*HOW TO COMPLETE THIS TASK*. Once a line is found to contain "pyautogui", copy it out of the listing.

*SUPPLIED MATERIAL*.
- Opening Delimiter -

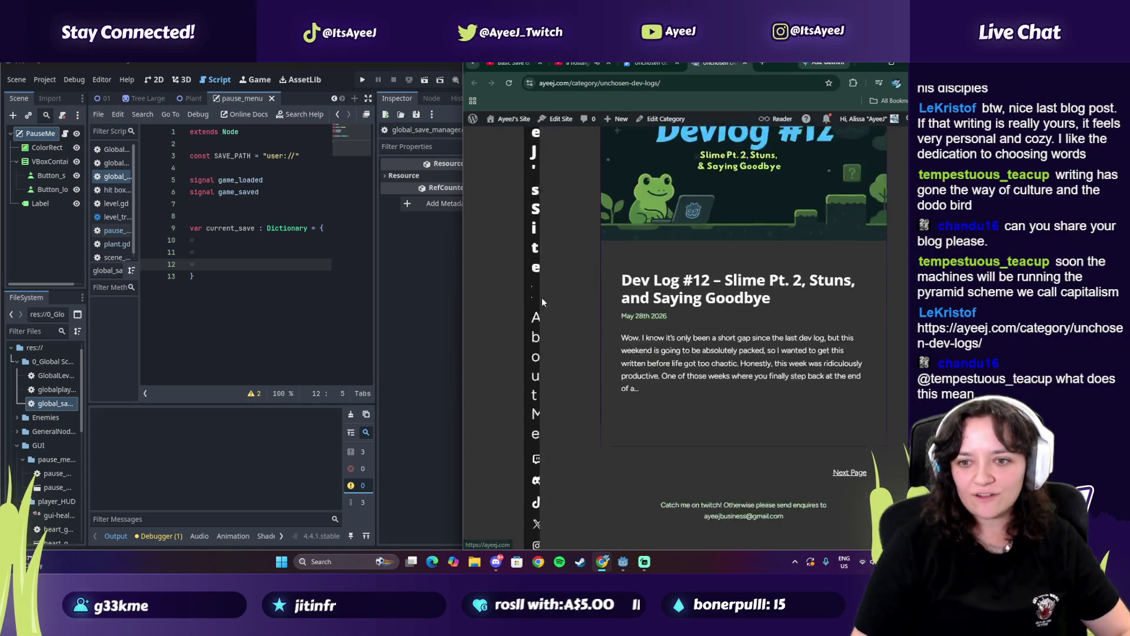
pyautogui.scroll(-4, 545, 342)
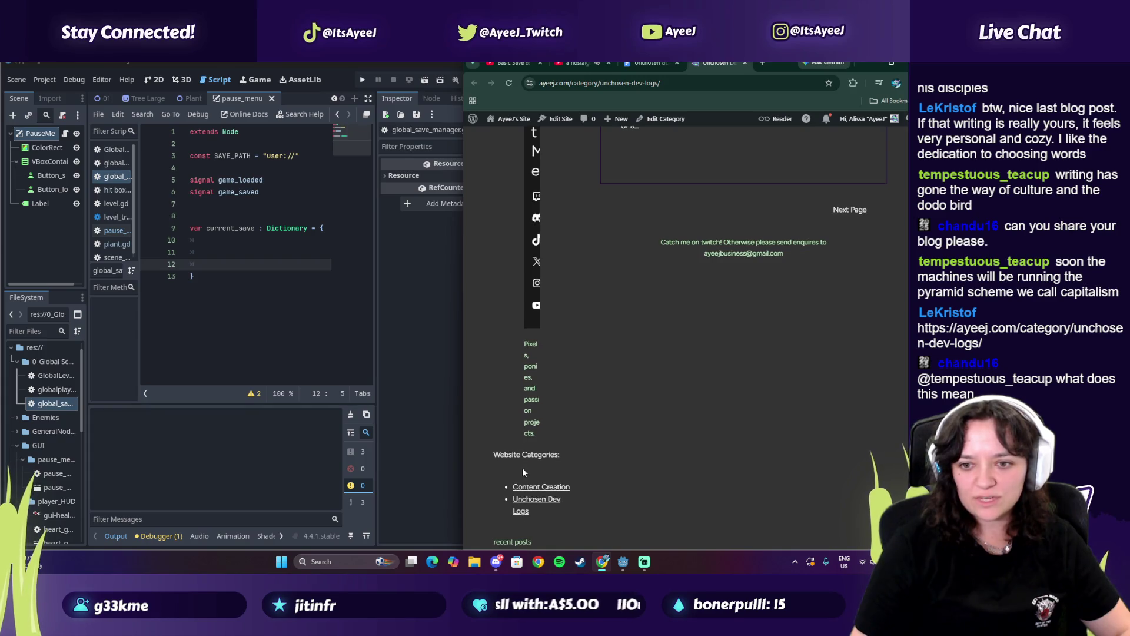
pyautogui.click(536, 499)
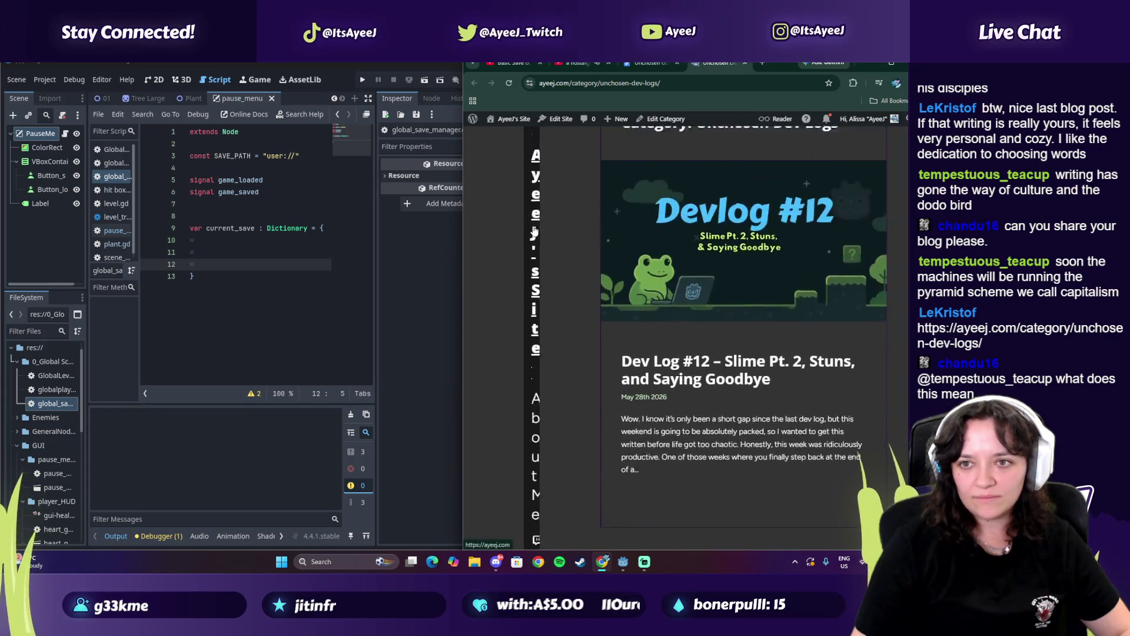
pyautogui.click(535, 268)
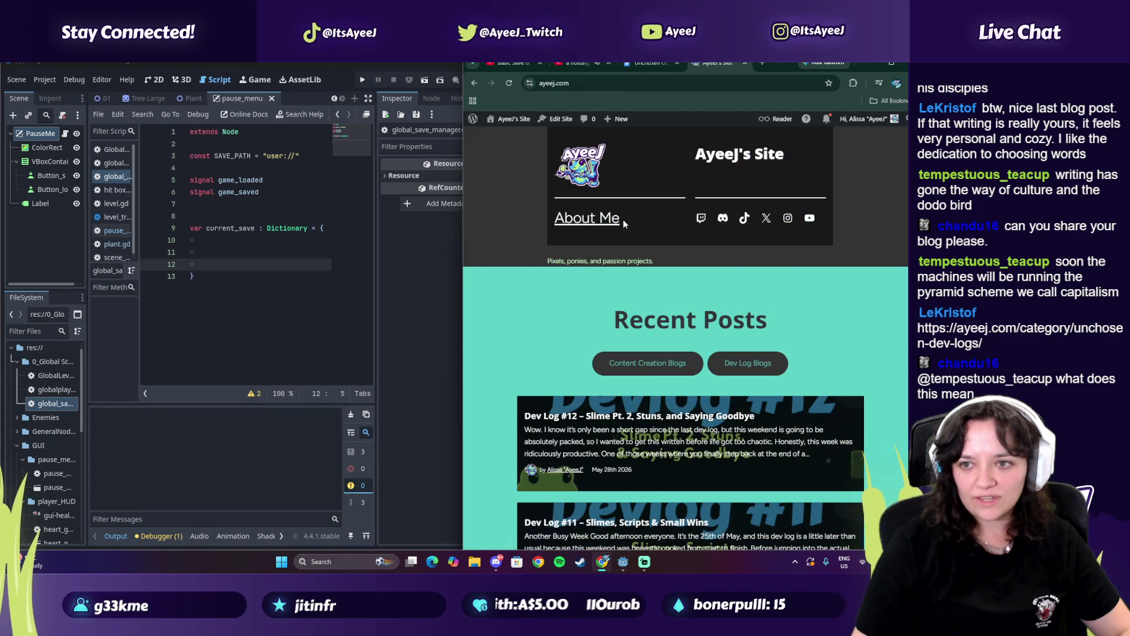
pyautogui.click(585, 228)
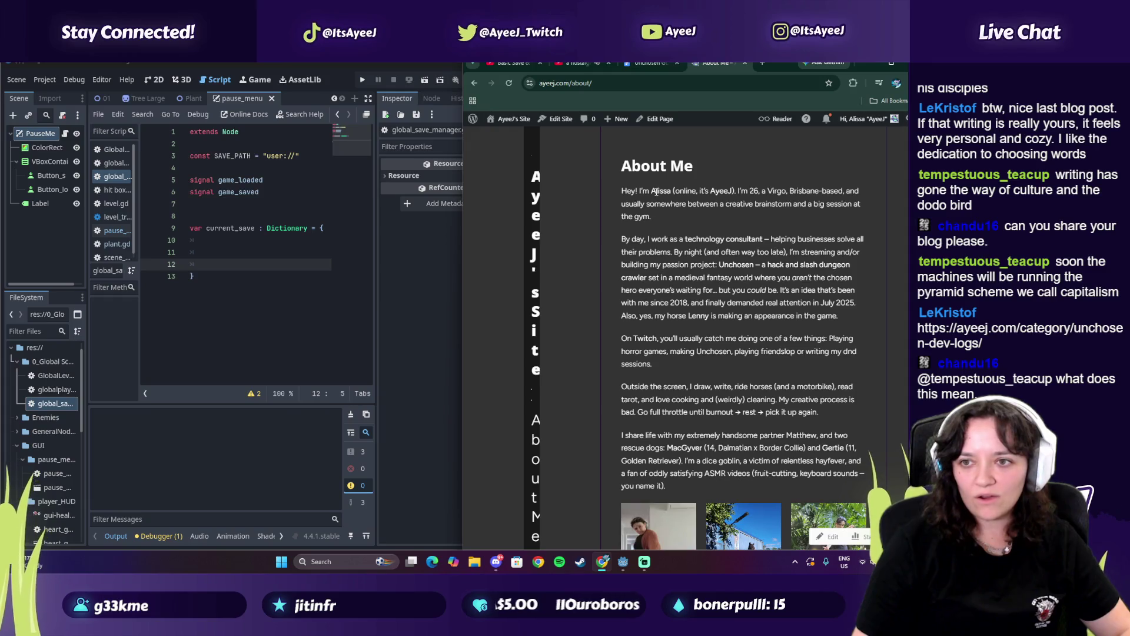
pyautogui.scroll(-6, 677, 384)
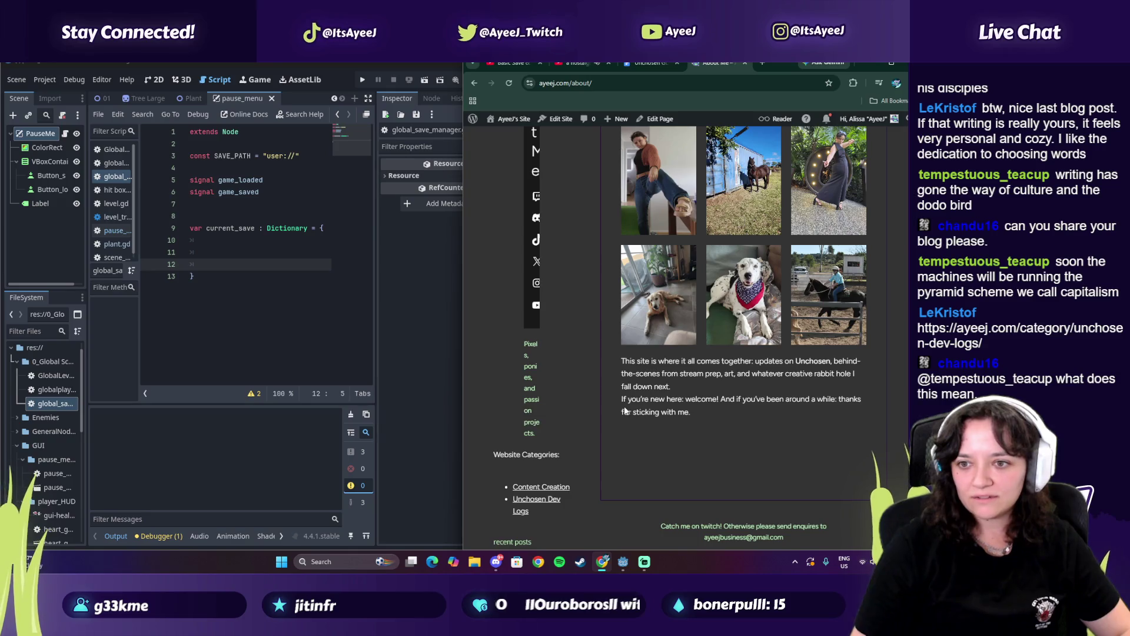
pyautogui.moveTo(653, 363); pyautogui.dragTo(728, 255)
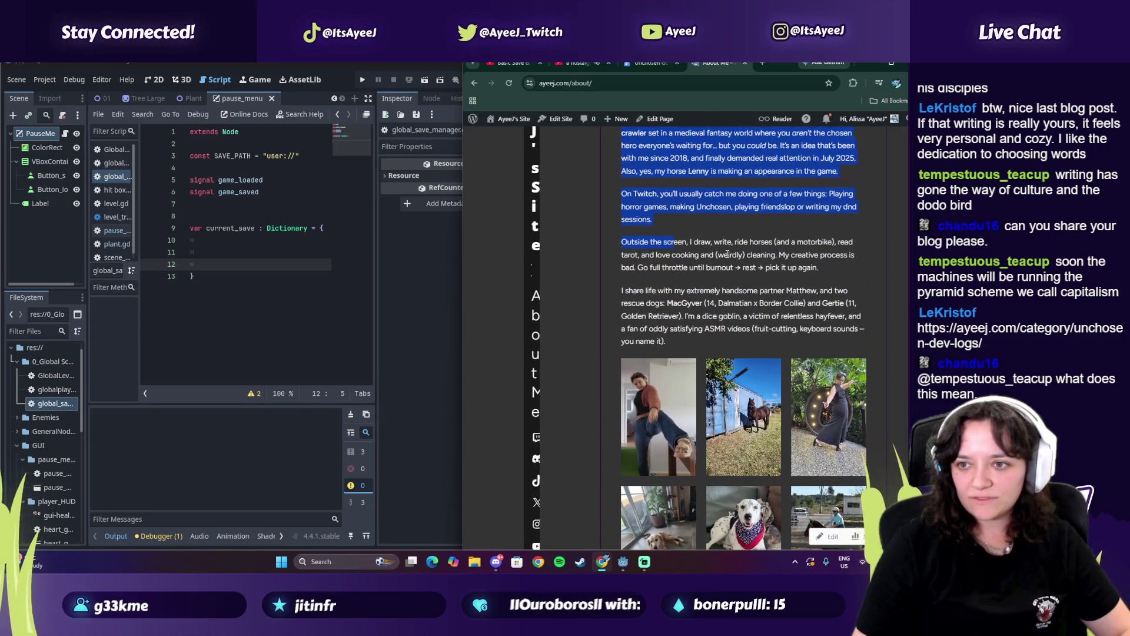
pyautogui.click(745, 62)
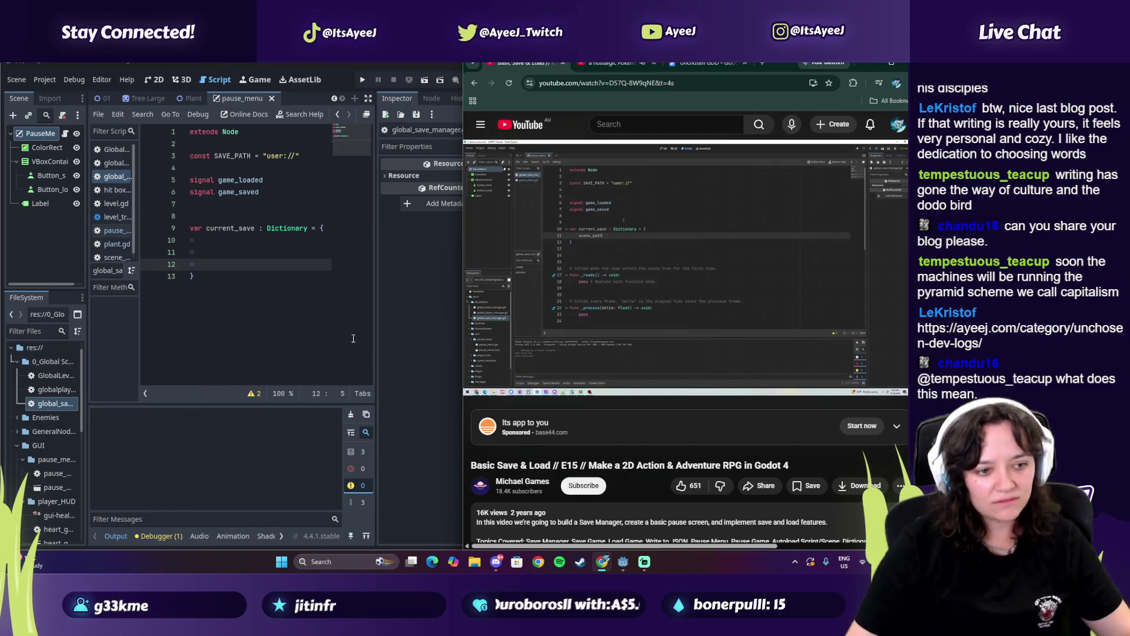
# Check the tutorial, then enter scene_path = "" on line 10 of current_save
pyautogui.click(573, 315)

- Closing Delimiter -

*EXERCISE OUTPUT*.
pyautogui.scroll(-4, 545, 342)
pyautogui.click(536, 499)
pyautogui.click(535, 268)
pyautogui.click(585, 228)
pyautogui.scroll(-6, 677, 384)
pyautogui.moveTo(653, 363); pyautogui.dragTo(728, 255)
pyautogui.click(745, 62)
pyautogui.click(573, 315)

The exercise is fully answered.